* [Records from a data source]:
=-=-=-=-=

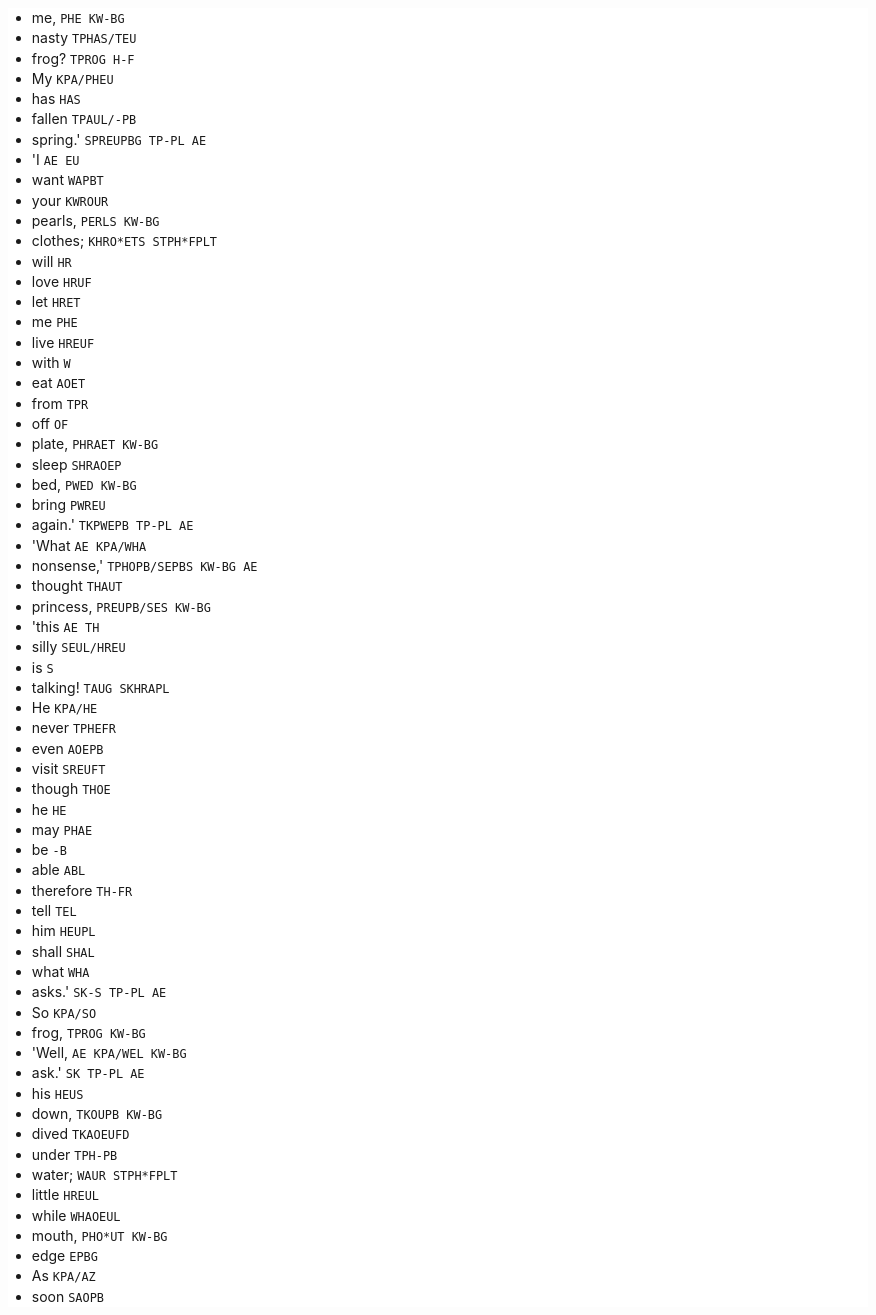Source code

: * me, `PHE KW-BG`
* nasty `TPHAS/TEU`
* frog? `TPROG H-F`
* My `KPA/PHEU`
* has `HAS`
* fallen `TPAUL/-PB`
* spring.' `SPREUPBG TP-PL AE`
* 'I `AE EU`
* want `WAPBT`
* your `KWROUR`
* pearls, `PERLS KW-BG`
* clothes; `KHRO*ETS STPH*FPLT`
* will `HR`
* love `HRUF`
* let `HRET`
* me `PHE`
* live `HREUF`
* with `W`
* eat `AOET`
* from `TPR`
* off `OF`
* plate, `PHRAET KW-BG`
* sleep `SHRAOEP`
* bed, `PWED KW-BG`
* bring `PWREU`
* again.' `TKPWEPB TP-PL AE`
* 'What `AE KPA/WHA`
* nonsense,' `TPHOPB/SEPBS KW-BG AE`
* thought `THAUT`
* princess, `PREUPB/SES KW-BG`
* 'this `AE TH`
* silly `SEUL/HREU`
* is `S`
* talking! `TAUG SKHRAPL`
* He `KPA/HE`
* never `TPHEFR`
* even `AOEPB`
* visit `SREUFT`
* though `THOE`
* he `HE`
* may `PHAE`
* be `-B`
* able `ABL`
* therefore `TH-FR`
* tell `TEL`
* him `HEUPL`
* shall `SHAL`
* what `WHA`
* asks.' `SK-S TP-PL AE`
* So `KPA/SO`
* frog, `TPROG KW-BG`
* 'Well, `AE KPA/WEL KW-BG`
* ask.' `SK TP-PL AE`
* his `HEUS`
* down, `TKOUPB KW-BG`
* dived `TKAOEUFD`
* under `TPH-PB`
* water; `WAUR STPH*FPLT`
* little `HREUL`
* while `WHAOEUL`
* mouth, `PHO*UT KW-BG`
* edge `EPBG`
* As `KPA/AZ`
* soon `SAOPB`
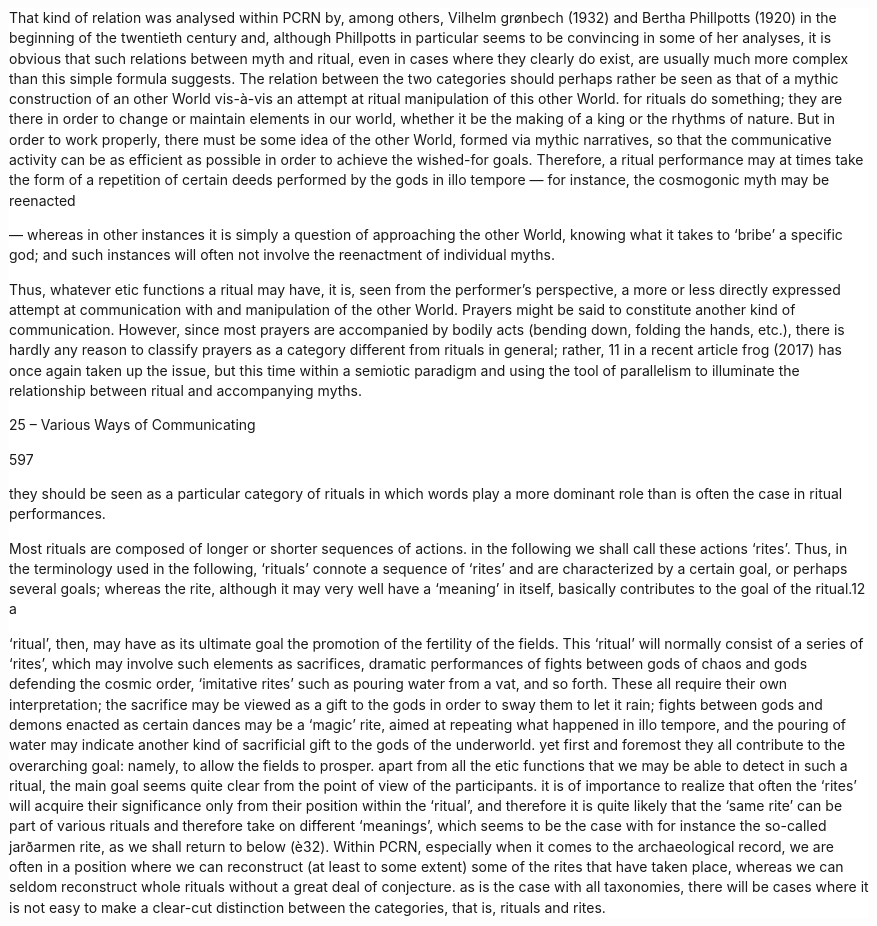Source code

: That kind of relation was analysed within PCRN by, among others, Vilhelm grønbech \(1932\) and Bertha Phillpotts \(1920\) in the beginning of the twentieth century and, although Phillpotts in particular seems to be convincing in some of her analyses, it is obvious that such relations between myth and ritual, even in cases where they clearly do exist, are usually much more complex than this simple formula suggests. The relation between the two categories should perhaps rather be seen as that of a mythic construction of an other World vis-à-vis an attempt at ritual manipulation of this other World. for rituals do something; they are there in order to change or maintain elements in our world, whether it be the making of a king or the rhythms of nature. But in order to work properly, there must be some idea of the other World, formed via mythic narratives, so that the communicative activity can be as efficient as possible in order to achieve the wished-for goals. Therefore, a ritual performance may at times take the form of a repetition of certain deeds performed by the gods in illo tempore — for instance, the cosmogonic myth may be reenacted 

— whereas in other instances it is simply a question of approaching the other World, knowing what it takes to ‘bribe’ a specific god; and such instances will often not involve the reenactment of individual myths. 

Thus, whatever etic functions a ritual may have, it is, seen from the performer’s perspective, a more or less directly expressed attempt at communication with and manipulation of the other World. Prayers might be said to constitute another kind of communication. However, since most prayers are accompanied by bodily acts \(bending down, folding the hands, etc.\), there is hardly any reason to classify prayers as a category different from rituals in general; rather, 11 in a recent article frog \(2017\) has once again taken up the issue, but this time within a semiotic paradigm and using the tool of parallelism to illuminate the relationship between ritual and accompanying myths. 

25 – Various Ways of Communicating 

597

they should be seen as a particular category of rituals in which words play a more dominant role than is often the case in ritual performances. 

Most rituals are composed of longer or shorter sequences of actions. in the following we shall call these actions ‘rites’. Thus, in the terminology used in the following, ‘rituals’ connote a sequence of ‘rites’ and are characterized by a certain goal, or perhaps several goals; whereas the rite, although it may very well have a ‘meaning’ in itself, basically contributes to the goal of the ritual.12 a 

‘ritual’, then, may have as its ultimate goal the promotion of the fertility of the fields. This ‘ritual’ will normally consist of a series of ‘rites’, which may involve such elements as sacrifices, dramatic performances of fights between gods of chaos and gods defending the cosmic order, ‘imitative rites’ such as pouring water from a vat, and so forth. These all require their own interpretation; the sacrifice may be viewed as a gift to the gods in order to sway them to let it rain; fights between gods and demons enacted as certain dances may be a ‘magic’ rite, aimed at repeating what happened in illo tempore, and the pouring of water may indicate another kind of sacrificial gift to the gods of the underworld. yet first and foremost they all contribute to the overarching goal: namely, to allow the fields to prosper. apart from all the etic functions that we may be able to detect in such a ritual, the main goal seems quite clear from the point of view of the participants. it is of importance to realize that often the ‘rites’ will acquire their significance only from their position within the ‘ritual’, and therefore it is quite likely that the ‘same rite’ can be part of various rituals and therefore take on different ‘meanings’, which seems to be the case with for instance the so-called jarðarmen rite, as we shall return to below \(è32\). Within PCRN, especially when it comes to the archaeological record, we are often in a position where we can reconstruct \(at least to some extent\) some of the rites that have taken place, whereas we can seldom reconstruct whole rituals without a great deal of conjecture. as is the case with all taxonomies, there will be cases where it is not easy to make a clear-cut distinction between the categories, that is, rituals and rites. 
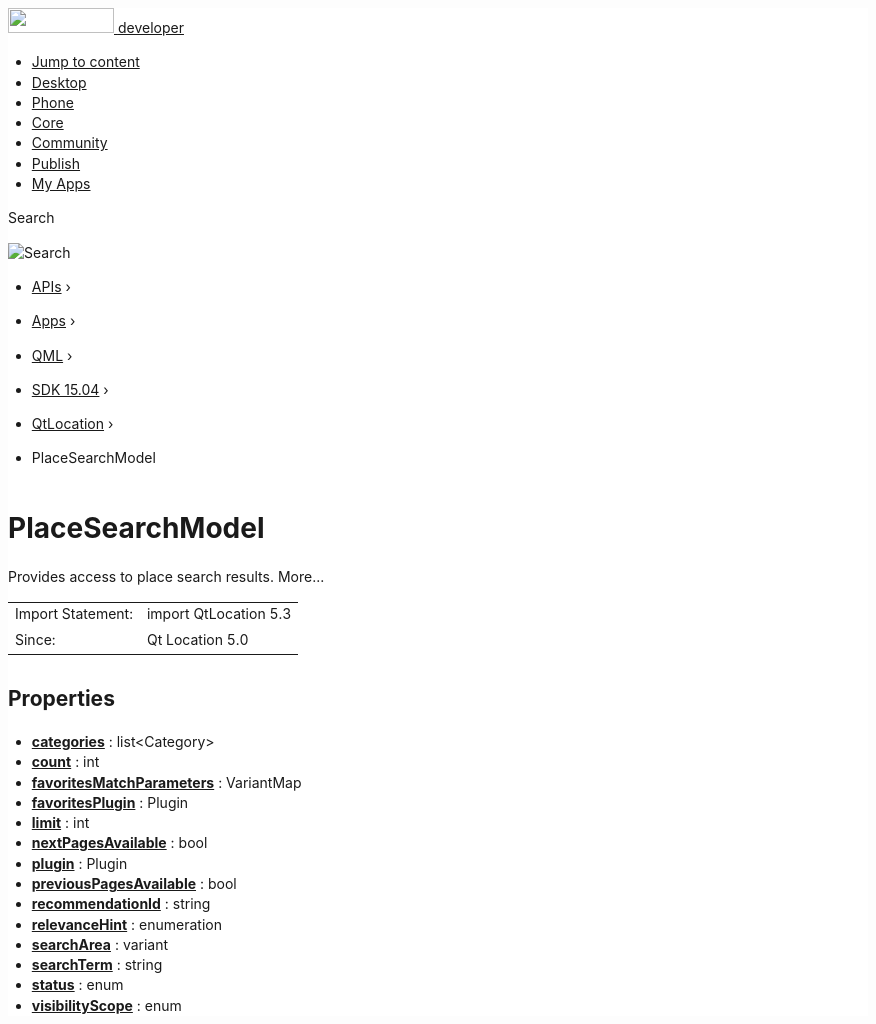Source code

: <a href="https://developer.ubuntu.com/" class="logo-ubuntu"><img src="https://developer.ubuntu.com/assets/sites/ubuntu/latest/u/img/logos/logo-ubuntu-orange.svg" width="106" height="25" /> <span>developer</span></a>

-   [Jump to content](index.html#main-content)
-   [Desktop](https://developer.ubuntu.com/en/desktop/)
-   [Phone](https://developer.ubuntu.com/en/phone/)
-   [Core](https://developer.ubuntu.com/core)
-   [Community](https://developer.ubuntu.com/en/community/)
-   [Publish](https://developer.ubuntu.com/en/publish/)
-   [My Apps](https://myapps.developer.ubuntu.com/)

Search

<img src="https://developer.ubuntu.com/assets/sites/ubuntu/latest/u/img/search-white.svg" alt="Search" height="28" />

-   [APIs](../../../../index.html) ›
-   [Apps](../../../index.html) ›
-   [QML](../../index.html) ›
-   [SDK 15.04](../index.html) ›
-   [QtLocation](../QtLocation/index.html) ›



-   PlaceSearchModel

PlaceSearchModel
================

<span class="subtitle"></span>
Provides access to place search results. More...

|                   |                       |
|-------------------|-----------------------|
| Import Statement: | import QtLocation 5.3 |
| Since:            | Qt Location 5.0       |

<span id="properties"></span>
Properties
----------

-   ****[categories](index.html#categories-prop)**** : list&lt;Category&gt;
-   ****[count](index.html#count-prop)**** : int
-   ****[favoritesMatchParameters](index.html#favoritesMatchParameters-prop)**** : VariantMap
-   ****[favoritesPlugin](index.html#favoritesPlugin-prop)**** : Plugin
-   ****[limit](index.html#limit-prop)**** : int
-   ****[nextPagesAvailable](index.html#nextPagesAvailable-prop)**** : bool
-   ****[plugin](index.html#plugin-prop)**** : Plugin
-   ****[previousPagesAvailable](index.html#previousPagesAvailable-prop)**** : bool
-   ****[recommendationId](index.html#recommendationId-prop)**** : string
-   ****[relevanceHint](index.html#relevanceHint-prop)**** : enumeration
-   ****[searchArea](index.html#searchArea-prop)**** : variant
-   ****[searchTerm](index.html#searchTerm-prop)**** : string
-   ****[status](index.html#status-prop)**** : enum
-   ****[visibilityScope](index.html#visibilityScope-prop)**** : enum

=-=-=-=-=

* [What to work on]:
Word for word, reproduce all the data, but not the pictures.

* [Result for this task]:
Source code

: * me, `PHE KW-BG`
* nasty `TPHAS/TEU`
* frog? `TPROG H-F`
* My `KPA/PHEU`
* has `HAS`
* fallen `TPAUL/-PB`
* spring.' `SPREUPBG TP-PL AE`
* 'I `AE EU`
* want `WAPBT`
* your `KWROUR`
* pearls, `PERLS KW-BG`
* clothes; `KHRO*ETS STPH*FPLT`
* will `HR`
* love `HRUF`
* let `HRET`
* me `PHE`
* live `HREUF`
* with `W`
* eat `AOET`
* from `TPR`
* off `OF`
* plate, `PHRAET KW-BG`
* sleep `SHRAOEP`
* bed, `PWED KW-BG`
* bring `PWREU`
* again.' `TKPWEPB TP-PL AE`
* 'What `AE KPA/WHA`
* nonsense,' `TPHOPB/SEPBS KW-BG AE`
* thought `THAUT`
* princess, `PREUPB/SES KW-BG`
* 'this `AE TH`
* silly `SEUL/HREU`
* is `S`
* talking! `TAUG SKHRAPL`
* He `KPA/HE`
* never `TPHEFR`
* even `AOEPB`
* visit `SREUFT`
* though `THOE`
* he `HE`
* may `PHAE`
* be `-B`
* able `ABL`
* therefore `TH-FR`
* tell `TEL`
* him `HEUPL`
* shall `SHAL`
* what `WHA`
* asks.' `SK-S TP-PL AE`
* So `KPA/SO`
* frog, `TPROG KW-BG`
* 'Well, `AE KPA/WEL KW-BG`
* ask.' `SK TP-PL AE`
* his `HEUS`
* down, `TKOUPB KW-BG`
* dived `TKAOEUFD`
* under `TPH-PB`
* water; `WAUR STPH*FPLT`
* little `HREUL`
* while `WHAOEUL`
* mouth, `PHO*UT KW-BG`
* edge `EPBG`
* As `KPA/AZ`
* soon `SAOPB`
Source code

: That kind of relation was analysed within PCRN by, among others, Vilhelm grønbech \(1932\) and Bertha Phillpotts \(1920\) in the beginning of the twentieth century and, although Phillpotts in particular seems to be convincing in some of her analyses, it is obvious that such relations between myth and ritual, even in cases where they clearly do exist, are usually much more complex than this simple formula suggests. The relation between the two categories should perhaps rather be seen as that of a mythic construction of an other World vis-à-vis an attempt at ritual manipulation of this other World. for rituals do something; they are there in order to change or maintain elements in our world, whether it be the making of a king or the rhythms of nature. But in order to work properly, there must be some idea of the other World, formed via mythic narratives, so that the communicative activity can be as efficient as possible in order to achieve the wished-for goals. Therefore, a ritual performance may at times take the form of a repetition of certain deeds performed by the gods in illo tempore — for instance, the cosmogonic myth may be reenacted 

— whereas in other instances it is simply a question of approaching the other World, knowing what it takes to ‘bribe’ a specific god; and such instances will often not involve the reenactment of individual myths. 

Thus, whatever etic functions a ritual may have, it is, seen from the performer’s perspective, a more or less directly expressed attempt at communication with and manipulation of the other World. Prayers might be said to constitute another kind of communication. However, since most prayers are accompanied by bodily acts \(bending down, folding the hands, etc.\), there is hardly any reason to classify prayers as a category different from rituals in general; rather, 11 in a recent article frog \(2017\) has once again taken up the issue, but this time within a semiotic paradigm and using the tool of parallelism to illuminate the relationship between ritual and accompanying myths. 

25 – Various Ways of Communicating 

597

they should be seen as a particular category of rituals in which words play a more dominant role than is often the case in ritual performances. 

Most rituals are composed of longer or shorter sequences of actions. in the following we shall call these actions ‘rites’. Thus, in the terminology used in the following, ‘rituals’ connote a sequence of ‘rites’ and are characterized by a certain goal, or perhaps several goals; whereas the rite, although it may very well have a ‘meaning’ in itself, basically contributes to the goal of the ritual.12 a 

‘ritual’, then, may have as its ultimate goal the promotion of the fertility of the fields. This ‘ritual’ will normally consist of a series of ‘rites’, which may involve such elements as sacrifices, dramatic performances of fights between gods of chaos and gods defending the cosmic order, ‘imitative rites’ such as pouring water from a vat, and so forth. These all require their own interpretation; the sacrifice may be viewed as a gift to the gods in order to sway them to let it rain; fights between gods and demons enacted as certain dances may be a ‘magic’ rite, aimed at repeating what happened in illo tempore, and the pouring of water may indicate another kind of sacrificial gift to the gods of the underworld. yet first and foremost they all contribute to the overarching goal: namely, to allow the fields to prosper. apart from all the etic functions that we may be able to detect in such a ritual, the main goal seems quite clear from the point of view of the participants. it is of importance to realize that often the ‘rites’ will acquire their significance only from their position within the ‘ritual’, and therefore it is quite likely that the ‘same rite’ can be part of various rituals and therefore take on different ‘meanings’, which seems to be the case with for instance the so-called jarðarmen rite, as we shall return to below \(è32\). Within PCRN, especially when it comes to the archaeological record, we are often in a position where we can reconstruct \(at least to some extent\) some of the rites that have taken place, whereas we can seldom reconstruct whole rituals without a great deal of conjecture. as is the case with all taxonomies, there will be cases where it is not easy to make a clear-cut distinction between the categories, that is, rituals and rites. 
Source code

: <a href="https://developer.ubuntu.com/" class="logo-ubuntu"><img src="https://developer.ubuntu.com/assets/sites/ubuntu/latest/u/img/logos/logo-ubuntu-orange.svg" width="106" height="25" /> <span>developer</span></a>

-   [Jump to content](index.html#main-content)
-   [Desktop](https://developer.ubuntu.com/en/desktop/)
-   [Phone](https://developer.ubuntu.com/en/phone/)
-   [Core](https://developer.ubuntu.com/core)
-   [Community](https://developer.ubuntu.com/en/community/)
-   [Publish](https://developer.ubuntu.com/en/publish/)
-   [My Apps](https://myapps.developer.ubuntu.com/)

Search

<img src="https://developer.ubuntu.com/assets/sites/ubuntu/latest/u/img/search-white.svg" alt="Search" height="28" />

-   [APIs](../../../../index.html) ›
-   [Apps](../../../index.html) ›
-   [QML](../../index.html) ›
-   [SDK 15.04](../index.html) ›
-   [QtLocation](../QtLocation/index.html) ›



-   PlaceSearchModel

PlaceSearchModel
================

<span class="subtitle"></span>
Provides access to place search results. More...

|                   |                       |
|-------------------|-----------------------|
| Import Statement: | import QtLocation 5.3 |
| Since:            | Qt Location 5.0       |

<span id="properties"></span>
Properties
----------

-   ****[categories](index.html#categories-prop)**** : list&lt;Category&gt;
-   ****[count](index.html#count-prop)**** : int
-   ****[favoritesMatchParameters](index.html#favoritesMatchParameters-prop)**** : VariantMap
-   ****[favoritesPlugin](index.html#favoritesPlugin-prop)**** : Plugin
-   ****[limit](index.html#limit-prop)**** : int
-   ****[nextPagesAvailable](index.html#nextPagesAvailable-prop)**** : bool
-   ****[plugin](index.html#plugin-prop)**** : Plugin
-   ****[previousPagesAvailable](index.html#previousPagesAvailable-prop)**** : bool
-   ****[recommendationId](index.html#recommendationId-prop)**** : string
-   ****[relevanceHint](index.html#relevanceHint-prop)**** : enumeration
-   ****[searchArea](index.html#searchArea-prop)**** : variant
-   ****[searchTerm](index.html#searchTerm-prop)**** : string
-   ****[status](index.html#status-prop)**** : enum
-   ****[visibilityScope](index.html#visibilityScope-prop)**** : enum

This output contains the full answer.